Most people I speak with want some new job immediately... this month or in 3 months. Most never consider to think that seeking a job, regardless of it being a buy-side role where the seats are extremely limited, is a long-term organic process where they should carefully comb through the opportunities and assess how it fits with who they are. Sometimes things can happen quickly. My first interview happened within 2 months of my coffee meetings. But it was a full 16-18 months before I made my start in the buy-side. This isn't really that long of a time if you think about it. It was 1-2 years of full immersion of reading everything I could about value investing, and another 1.5 years until I made my way into the industry of my "dreams". It may be the result of my "dreams" being too small but it's really only about half the time people spend in university. So it's not long. I think it's rather an incorrect assumption and expectation that things are supposed to happen quickly. This actually deters many to quit early and generally that might be nature's way of naturally selecting off the weak.
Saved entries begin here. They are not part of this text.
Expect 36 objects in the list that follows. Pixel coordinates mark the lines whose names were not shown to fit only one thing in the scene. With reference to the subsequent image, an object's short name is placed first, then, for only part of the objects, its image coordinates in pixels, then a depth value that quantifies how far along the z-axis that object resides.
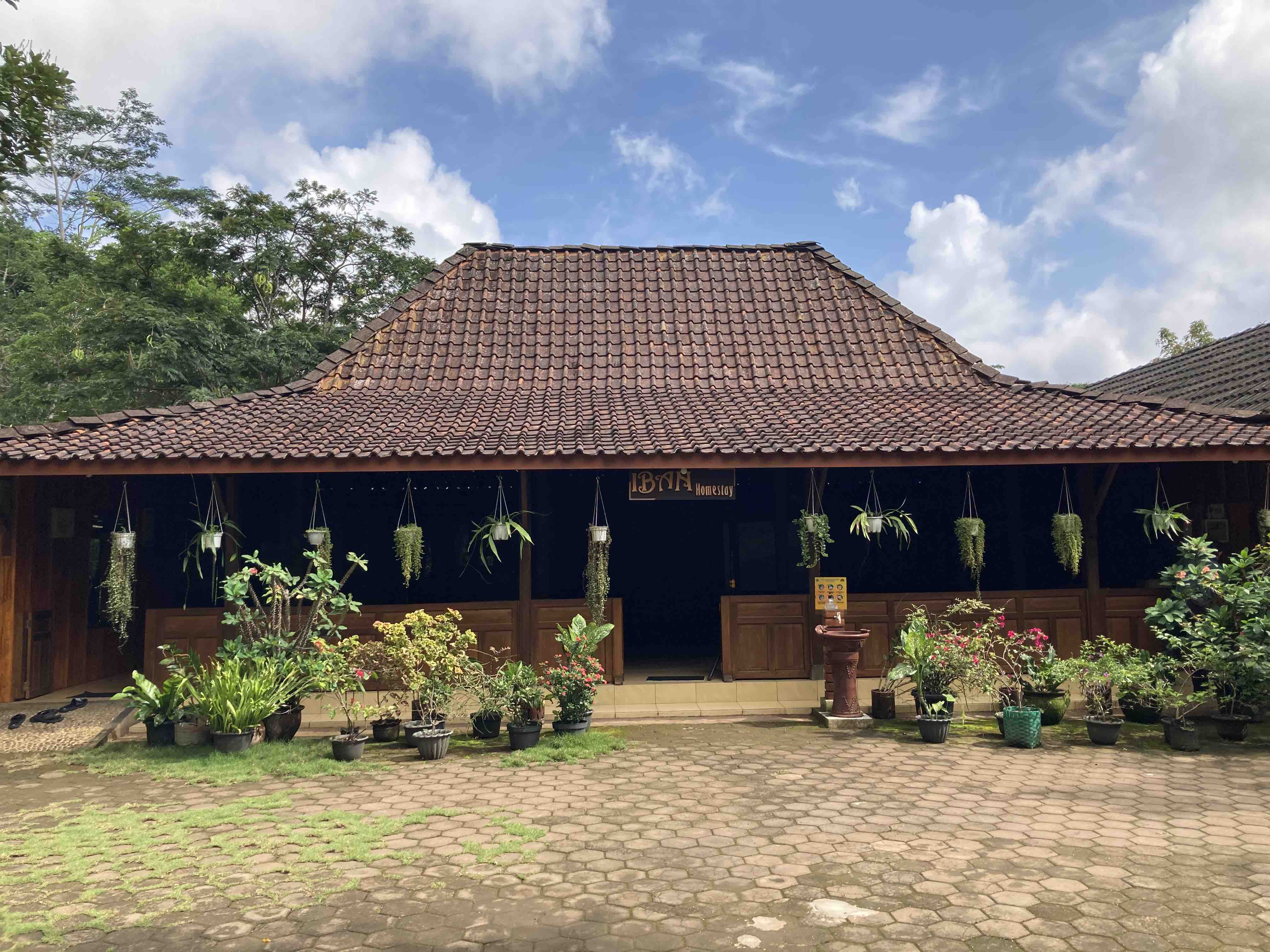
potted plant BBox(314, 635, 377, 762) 7.50
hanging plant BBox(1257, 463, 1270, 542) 9.16
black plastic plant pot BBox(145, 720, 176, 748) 7.92
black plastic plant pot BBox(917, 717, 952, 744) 7.89
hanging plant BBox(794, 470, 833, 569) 9.23
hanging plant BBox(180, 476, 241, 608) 9.01
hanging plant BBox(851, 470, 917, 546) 9.49
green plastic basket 7.66
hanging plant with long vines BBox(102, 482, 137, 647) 8.72
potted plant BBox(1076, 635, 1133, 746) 7.72
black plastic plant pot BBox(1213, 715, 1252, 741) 7.70
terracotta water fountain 8.61
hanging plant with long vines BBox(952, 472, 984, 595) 9.33
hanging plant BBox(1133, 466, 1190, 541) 9.16
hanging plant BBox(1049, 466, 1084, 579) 9.12
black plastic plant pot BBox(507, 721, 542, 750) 7.75
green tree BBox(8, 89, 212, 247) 29.78
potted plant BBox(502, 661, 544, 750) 7.78
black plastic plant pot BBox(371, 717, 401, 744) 8.22
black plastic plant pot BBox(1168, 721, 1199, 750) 7.41
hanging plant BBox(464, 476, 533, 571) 9.21
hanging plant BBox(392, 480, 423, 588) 9.03
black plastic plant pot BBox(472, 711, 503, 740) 8.20
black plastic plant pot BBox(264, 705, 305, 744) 8.08
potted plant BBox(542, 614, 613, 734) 8.08
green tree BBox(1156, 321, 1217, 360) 27.14
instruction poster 9.27
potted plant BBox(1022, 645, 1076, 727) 8.39
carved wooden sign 9.37
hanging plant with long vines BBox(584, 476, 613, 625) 9.12
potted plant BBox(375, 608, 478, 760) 7.97
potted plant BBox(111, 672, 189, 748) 7.89
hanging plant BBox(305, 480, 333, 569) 9.10
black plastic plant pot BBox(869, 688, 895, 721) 8.95
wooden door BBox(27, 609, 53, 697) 9.52
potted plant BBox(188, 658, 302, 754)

I very much do believe that if you can't bust your ass even for a year, take the time to actually speak to a few dozen people doing something you "think" you're passionate in, actually be doing what you want for your entire weekend and weekday nights then you my friend have some weak ass dreams and the fact of the matter is that you probably aren't meant to do this and you should find something you can are willing to "eat shit through" whilst doing. Because, every role will require you to "eat shit", whether it's the process of getting it or when you are actually doing it but your love for it will let you get passed it. I whole heartedly believe persistence and patience is innate in people and it will be applicable in areas they are truly in love with. Anything takes time to be good. I'm not one to shoot 1000 free throws everyday but I like squatting and deadlifting so I've been doing that for close to 10 years. Like such, I'm sure you have things you love doing, despite the hard times and difficulty. So examine those and ask yourself "why?".